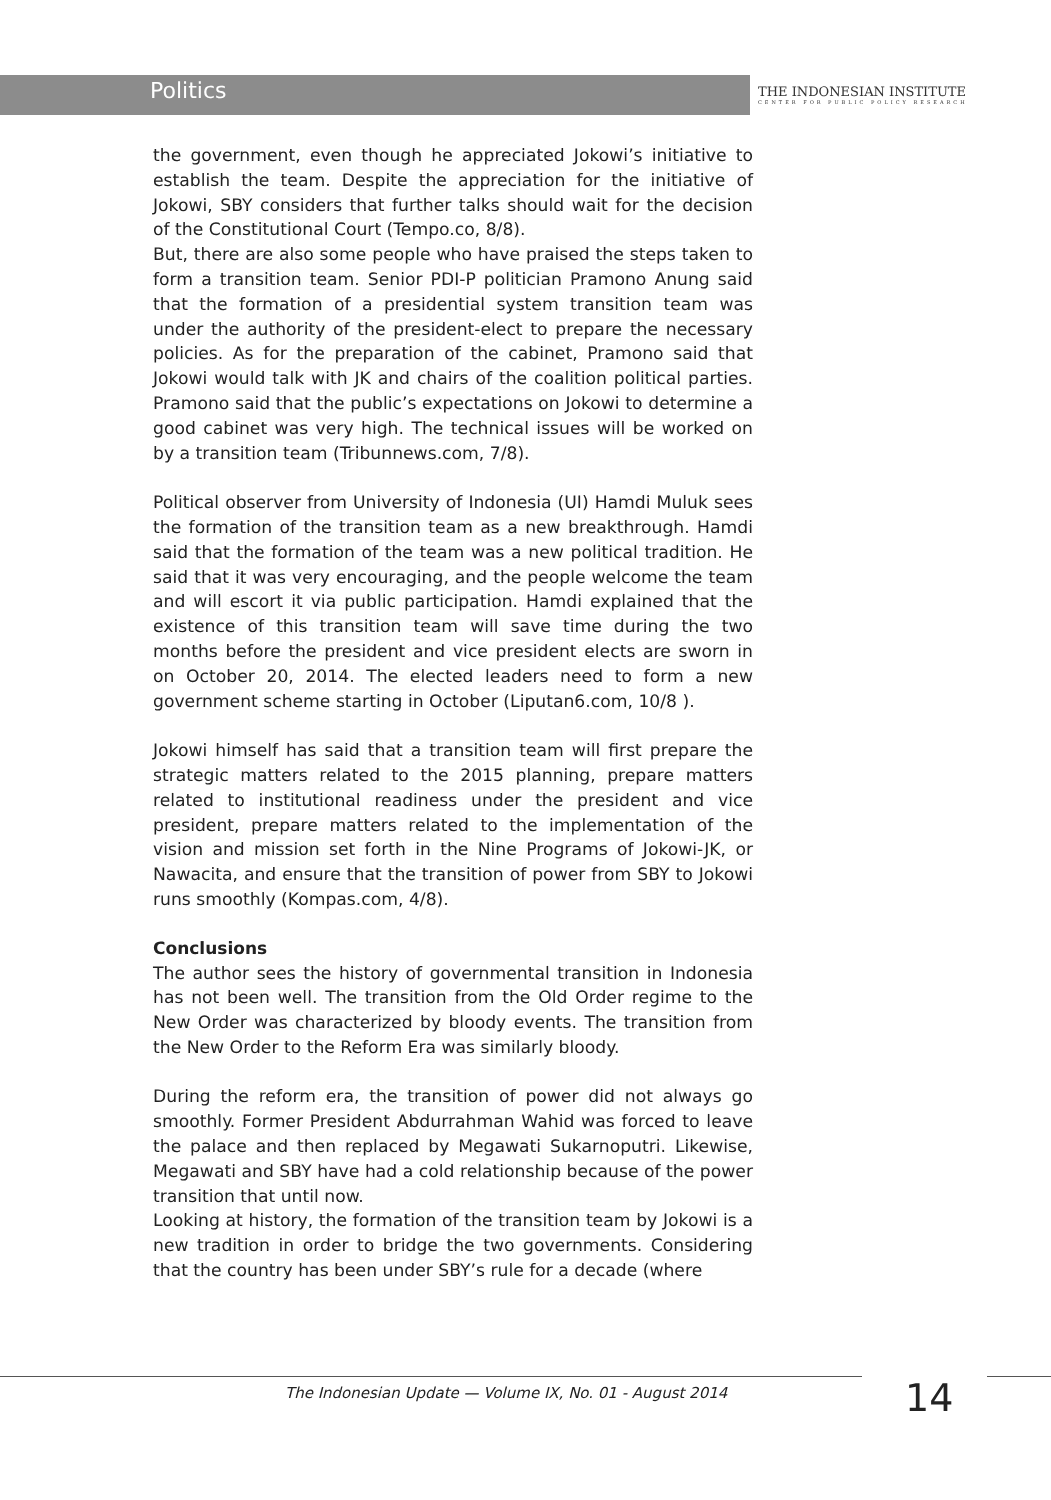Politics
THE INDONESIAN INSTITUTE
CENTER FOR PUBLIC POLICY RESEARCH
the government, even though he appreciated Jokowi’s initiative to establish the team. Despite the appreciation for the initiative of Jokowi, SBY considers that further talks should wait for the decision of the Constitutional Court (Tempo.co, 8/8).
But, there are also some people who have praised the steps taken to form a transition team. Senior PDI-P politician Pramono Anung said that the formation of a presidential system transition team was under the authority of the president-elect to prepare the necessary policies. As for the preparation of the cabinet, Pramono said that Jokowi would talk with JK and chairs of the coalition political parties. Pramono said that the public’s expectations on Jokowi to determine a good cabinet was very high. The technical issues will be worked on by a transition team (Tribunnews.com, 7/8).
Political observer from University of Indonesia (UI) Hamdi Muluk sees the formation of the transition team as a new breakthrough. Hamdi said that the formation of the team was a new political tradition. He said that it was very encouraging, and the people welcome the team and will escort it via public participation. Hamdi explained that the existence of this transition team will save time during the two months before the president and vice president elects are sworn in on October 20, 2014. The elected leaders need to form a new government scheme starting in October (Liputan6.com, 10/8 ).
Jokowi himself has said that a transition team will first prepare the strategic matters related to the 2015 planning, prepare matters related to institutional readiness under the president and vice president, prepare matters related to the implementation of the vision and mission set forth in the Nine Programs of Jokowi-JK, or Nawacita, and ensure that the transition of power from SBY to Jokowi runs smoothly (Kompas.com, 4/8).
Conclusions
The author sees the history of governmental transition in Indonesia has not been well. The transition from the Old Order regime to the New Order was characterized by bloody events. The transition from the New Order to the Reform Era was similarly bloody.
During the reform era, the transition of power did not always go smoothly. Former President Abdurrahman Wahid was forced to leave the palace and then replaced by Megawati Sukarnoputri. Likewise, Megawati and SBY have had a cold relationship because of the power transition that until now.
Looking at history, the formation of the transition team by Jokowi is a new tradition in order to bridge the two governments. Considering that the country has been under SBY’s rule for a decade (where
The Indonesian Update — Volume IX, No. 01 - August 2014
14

================

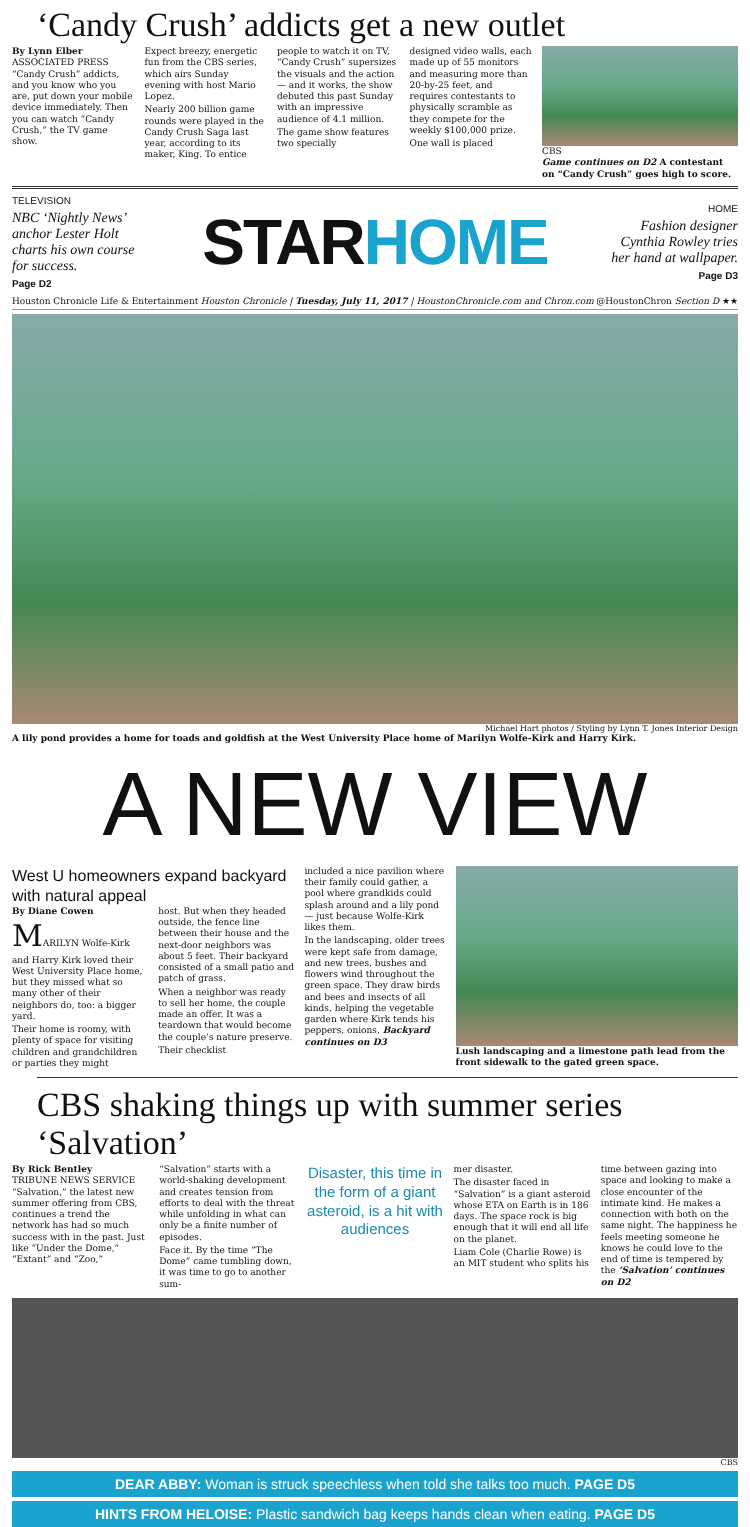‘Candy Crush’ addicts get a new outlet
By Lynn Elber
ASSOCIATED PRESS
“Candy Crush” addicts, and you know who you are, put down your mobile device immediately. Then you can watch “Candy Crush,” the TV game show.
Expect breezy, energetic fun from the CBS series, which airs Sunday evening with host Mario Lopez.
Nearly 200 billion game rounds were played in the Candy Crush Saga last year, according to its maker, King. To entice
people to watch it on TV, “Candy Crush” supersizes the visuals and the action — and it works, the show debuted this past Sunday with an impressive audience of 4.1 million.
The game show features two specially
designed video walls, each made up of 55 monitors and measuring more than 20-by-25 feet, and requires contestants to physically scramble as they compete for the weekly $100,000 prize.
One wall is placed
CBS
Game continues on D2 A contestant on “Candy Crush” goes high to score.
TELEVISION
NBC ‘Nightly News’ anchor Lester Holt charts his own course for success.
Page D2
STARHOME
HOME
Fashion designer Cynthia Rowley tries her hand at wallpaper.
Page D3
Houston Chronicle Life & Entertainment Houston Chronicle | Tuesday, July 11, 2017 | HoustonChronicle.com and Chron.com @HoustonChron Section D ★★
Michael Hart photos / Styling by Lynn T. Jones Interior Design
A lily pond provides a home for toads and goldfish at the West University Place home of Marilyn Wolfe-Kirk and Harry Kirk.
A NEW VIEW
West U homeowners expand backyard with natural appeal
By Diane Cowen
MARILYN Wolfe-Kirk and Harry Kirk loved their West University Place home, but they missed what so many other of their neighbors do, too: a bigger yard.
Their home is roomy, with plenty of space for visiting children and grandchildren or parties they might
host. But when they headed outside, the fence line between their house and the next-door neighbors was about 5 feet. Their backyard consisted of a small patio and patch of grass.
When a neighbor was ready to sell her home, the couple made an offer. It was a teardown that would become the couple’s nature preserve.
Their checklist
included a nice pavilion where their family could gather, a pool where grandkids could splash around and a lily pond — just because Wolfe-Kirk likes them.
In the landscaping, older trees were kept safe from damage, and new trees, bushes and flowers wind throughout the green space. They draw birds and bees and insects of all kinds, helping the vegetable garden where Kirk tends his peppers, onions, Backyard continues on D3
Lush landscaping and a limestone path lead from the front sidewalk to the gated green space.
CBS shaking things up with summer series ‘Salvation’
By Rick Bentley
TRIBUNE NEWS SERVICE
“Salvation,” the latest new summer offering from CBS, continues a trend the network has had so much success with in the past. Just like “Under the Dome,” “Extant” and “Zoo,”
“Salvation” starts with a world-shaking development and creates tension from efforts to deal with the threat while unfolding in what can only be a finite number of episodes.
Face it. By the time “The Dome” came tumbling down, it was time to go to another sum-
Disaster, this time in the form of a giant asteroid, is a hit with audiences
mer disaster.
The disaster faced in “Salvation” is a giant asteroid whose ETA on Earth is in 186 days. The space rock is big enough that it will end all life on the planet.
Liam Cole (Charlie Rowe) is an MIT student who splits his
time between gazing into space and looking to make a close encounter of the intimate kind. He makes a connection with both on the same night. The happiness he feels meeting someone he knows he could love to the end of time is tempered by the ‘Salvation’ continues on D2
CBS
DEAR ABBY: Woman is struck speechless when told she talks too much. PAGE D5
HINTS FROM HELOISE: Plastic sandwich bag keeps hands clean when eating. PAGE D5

================

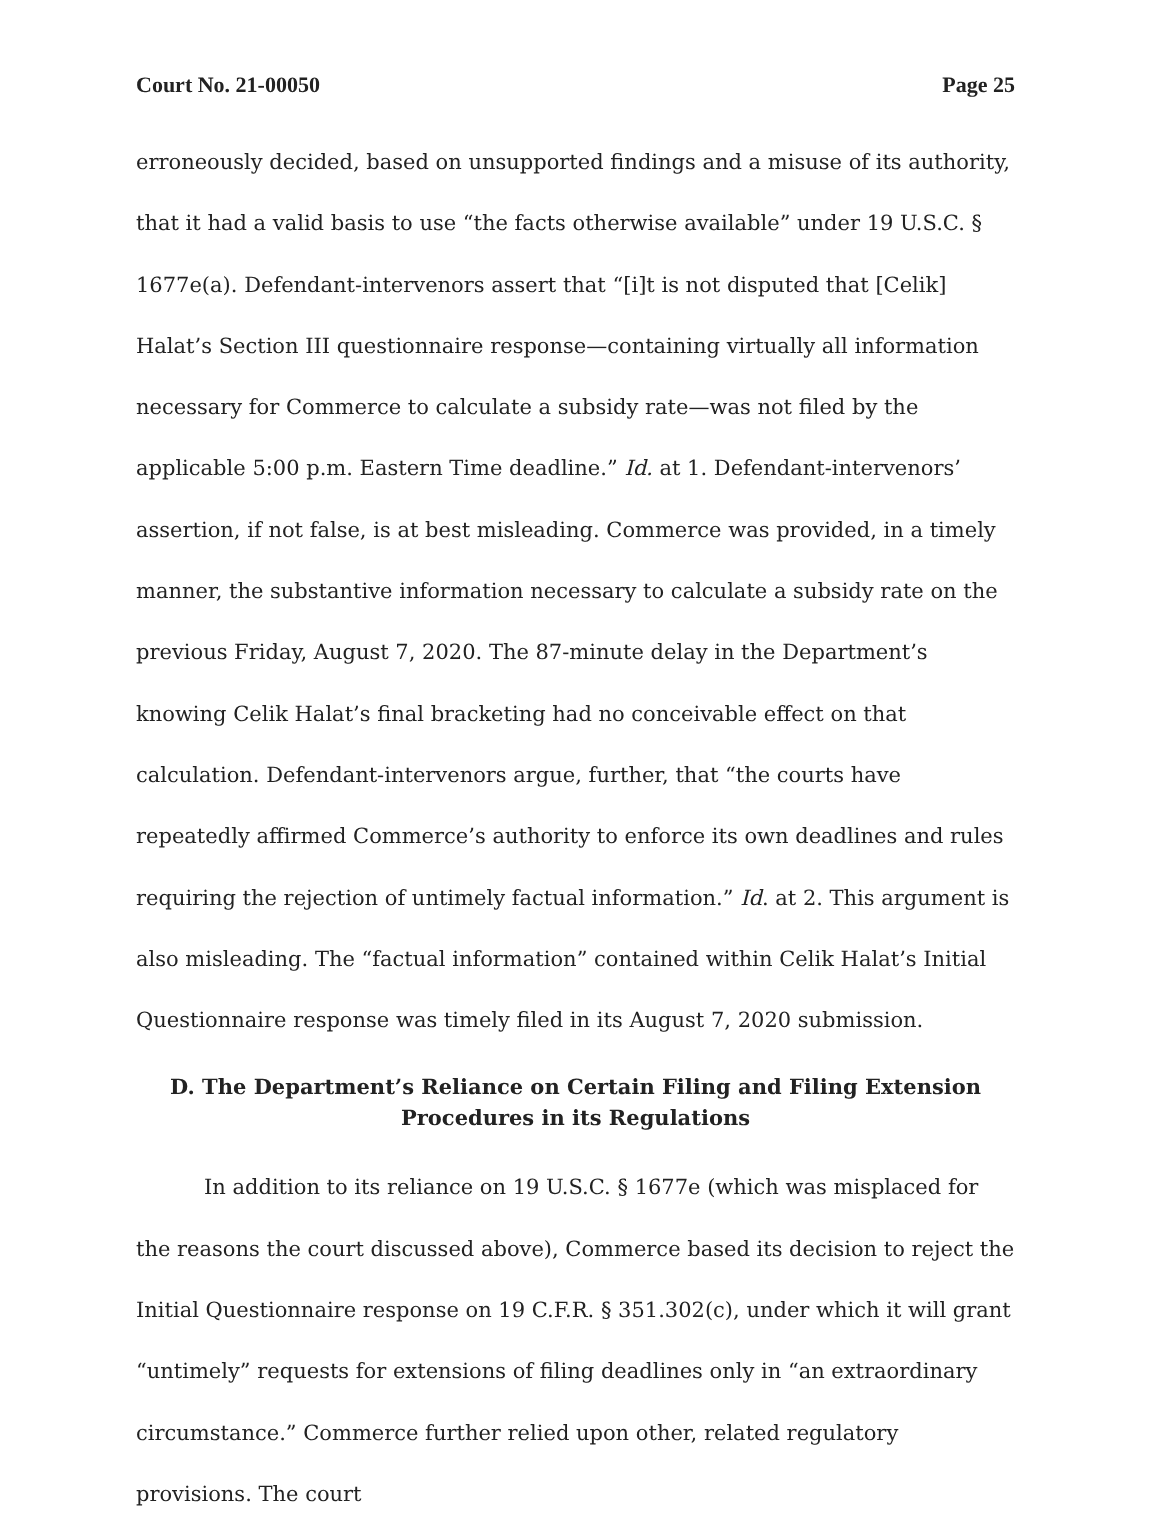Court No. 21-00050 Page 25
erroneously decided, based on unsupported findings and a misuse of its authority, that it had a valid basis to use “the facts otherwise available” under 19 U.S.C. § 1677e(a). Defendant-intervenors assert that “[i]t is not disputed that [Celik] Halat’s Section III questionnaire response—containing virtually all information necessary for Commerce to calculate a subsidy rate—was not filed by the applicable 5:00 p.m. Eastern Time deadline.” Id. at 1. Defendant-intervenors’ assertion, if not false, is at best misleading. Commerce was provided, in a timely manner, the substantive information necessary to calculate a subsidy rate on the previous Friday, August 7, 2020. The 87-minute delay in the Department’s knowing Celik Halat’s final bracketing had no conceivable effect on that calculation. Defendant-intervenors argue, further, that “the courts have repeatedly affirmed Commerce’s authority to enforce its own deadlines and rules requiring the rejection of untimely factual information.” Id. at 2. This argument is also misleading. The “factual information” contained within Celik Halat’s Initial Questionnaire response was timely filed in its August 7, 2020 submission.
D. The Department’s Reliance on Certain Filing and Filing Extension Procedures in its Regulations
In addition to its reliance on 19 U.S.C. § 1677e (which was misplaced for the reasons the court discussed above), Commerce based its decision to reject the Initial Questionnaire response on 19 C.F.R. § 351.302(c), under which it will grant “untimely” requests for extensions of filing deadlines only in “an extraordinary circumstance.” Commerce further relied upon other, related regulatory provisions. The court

================

Where the listing above reaches the line that contains "Liam Cole (Charlie", start retyping, and finish with the line that contains "HINTS FROM HELOISE: Plastic"; reproduce those lines exactly and no others.

Liam Cole (Charlie Rowe) is an MIT student who splits his
time between gazing into space and looking to make a close encounter of the intimate kind. He makes a connection with both on the same night. The happiness he feels meeting someone he knows he could love to the end of time is tempered by the ‘Salvation’ continues on D2
CBS
DEAR ABBY: Woman is struck speechless when told she talks too much. PAGE D5
HINTS FROM HELOISE: Plastic sandwich bag keeps hands clean when eating. PAGE D5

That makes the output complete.